By Leika Kihara
TOKYO (Reuters) -The Bank of Japan is expected to keep interest rates steady on Friday, as policymakers seek more clarity on whether the economy can withstand U.S. President Donald Trump’s tariffs and growing signs of weakness in the American economy.
The BOJ’s meeting comes in the wake of the U.S. Federal Reserve’s decision on Wednesday to cut interest rates and signal more reductions to halt any slide in an already weakening labour market.
A downturn in U.S. growth would cloud the BOJ’s rate-hike path by adding strains to Japan’s fragile recovery, which is starting to see exports hit by Trump’s tariffs.
Markets are focusing on Governor Kazuo Ueda’s post-meeting briefing for hints on how soon the BOJ could resume rate hikes, paused since January as policymakers gauge the tariff impact.
“We expect the BOJ to raise rates by early next year, but it is unclear whether officials will be able to make a decision this coming October,” said Kei Fujimoto, senior economist at SuMi TRUST.

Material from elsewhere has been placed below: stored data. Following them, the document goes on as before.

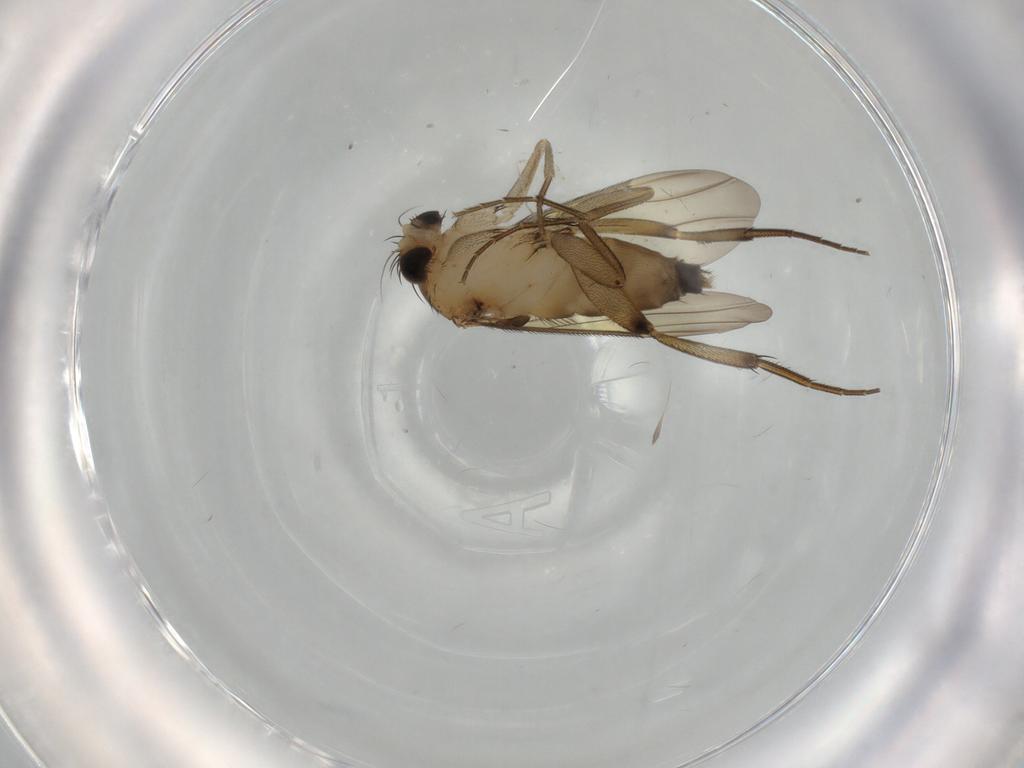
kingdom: Animalia
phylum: Arthropoda
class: Insecta
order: Diptera
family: Phoridae
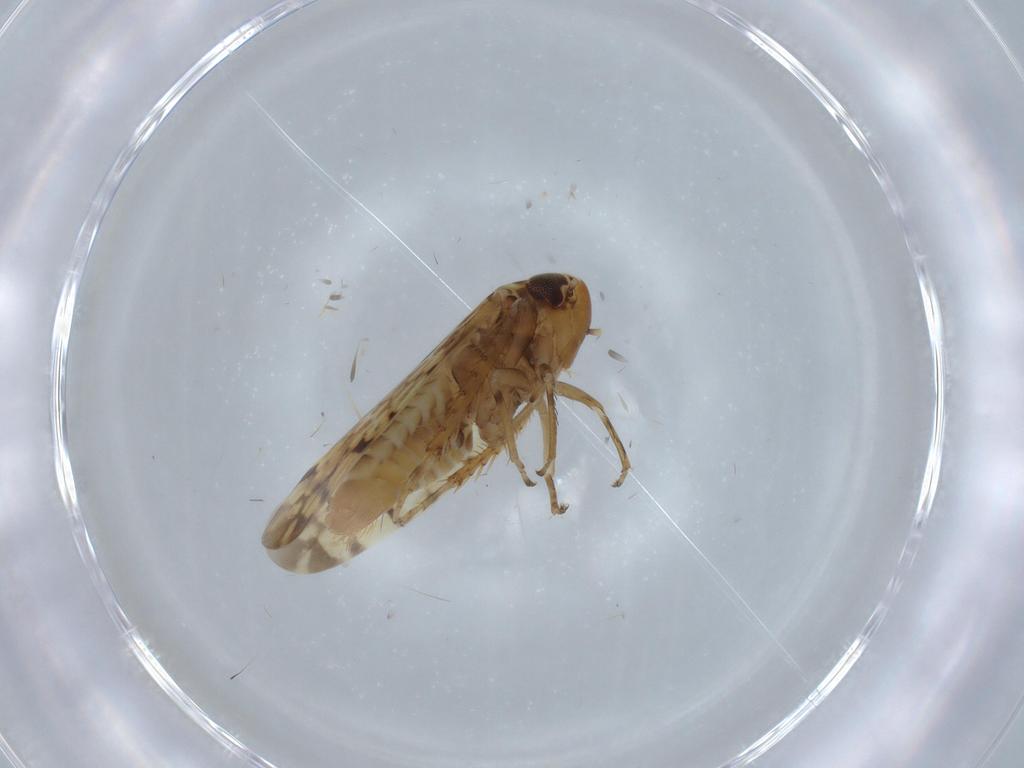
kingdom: Animalia
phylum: Arthropoda
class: Insecta
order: Hemiptera
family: Cicadellidae
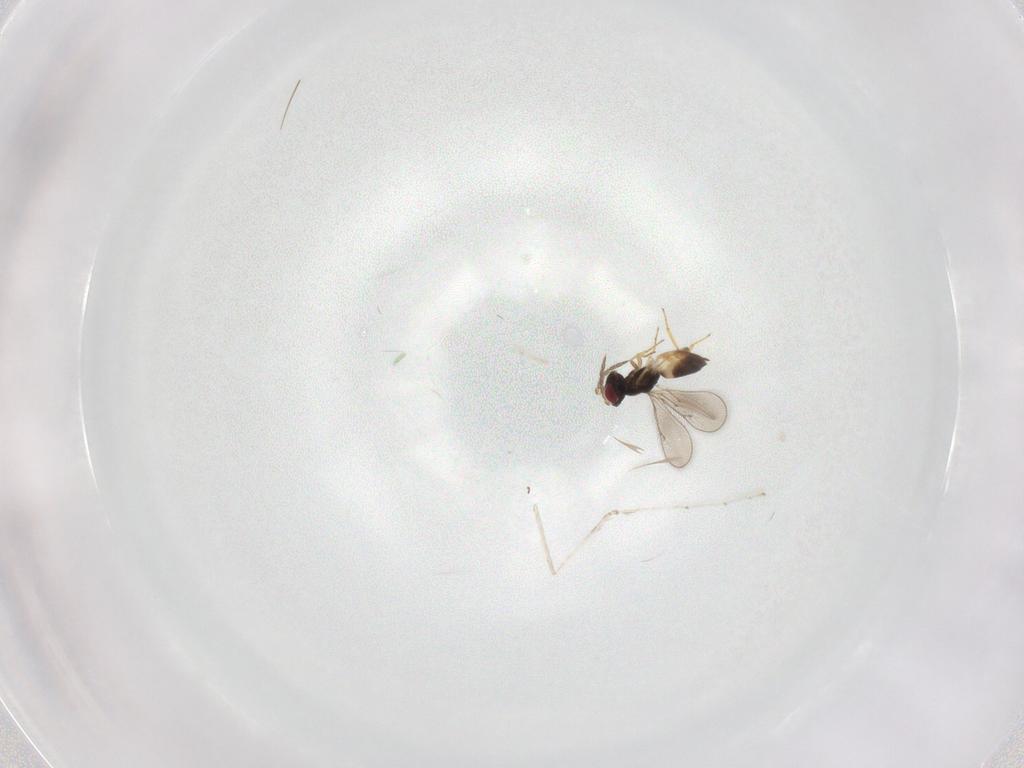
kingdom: Animalia
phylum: Arthropoda
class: Insecta
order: Hymenoptera
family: Eulophidae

“Policymakers will carefully assess the impact of tariffs on future corporate earnings and accordingly, whether companies are in a position to continue raising wages.”
At the two-day gathering concluding on Friday, the BOJ is widely expected to keep interest rates steady at 0.5%.
While the BOJ is not expected to make any major change to its forecast for a moderate recovery, Ueda is likely to warn of lingering uncertainty over the economic outlook, analysts say.
Political uncertainty further muddles the BOJ’s policy outlook, as the ruling party gears up for a leadership race on October 4 after Prime Minister Shigeru Ishiba’s decision earlier this month to step down.
A Reuters poll showed a majority of economists expect another 25-basis-point hike by year-end. But those surveyed are split on the timing with bets centering on October and January.
While global uncertainties give the BOJ good reason to go slow in rate hikes, stubbornly high food prices and a tight job market have led some hawkish members of its board to warn of the risk of keeping real borrowing costs negative for too long.
Japan’s consumer inflation remains above the BOJ’s 2% target for well over three years, with steady gains in rice and other food prices pushing up households’ cost of living.
“If upward inflation risks heighten, the BOJ may need to act decisively as a guardian of price stability,” hawkish board member Naoki Tamura told a news conference in late June.
The BOJ exited a massive, decade-long stimulus programme last year and raised short-term rates to 0.5% in January on the view Japan was on the cusp of sustainably achieving its 2% inflation target.
While Ueda has stressed the bank’s resolve to keep hiking rates, he has vowed to tread cautiously on uncertainty over the impact of U.S. tariffs on Japan’s economy.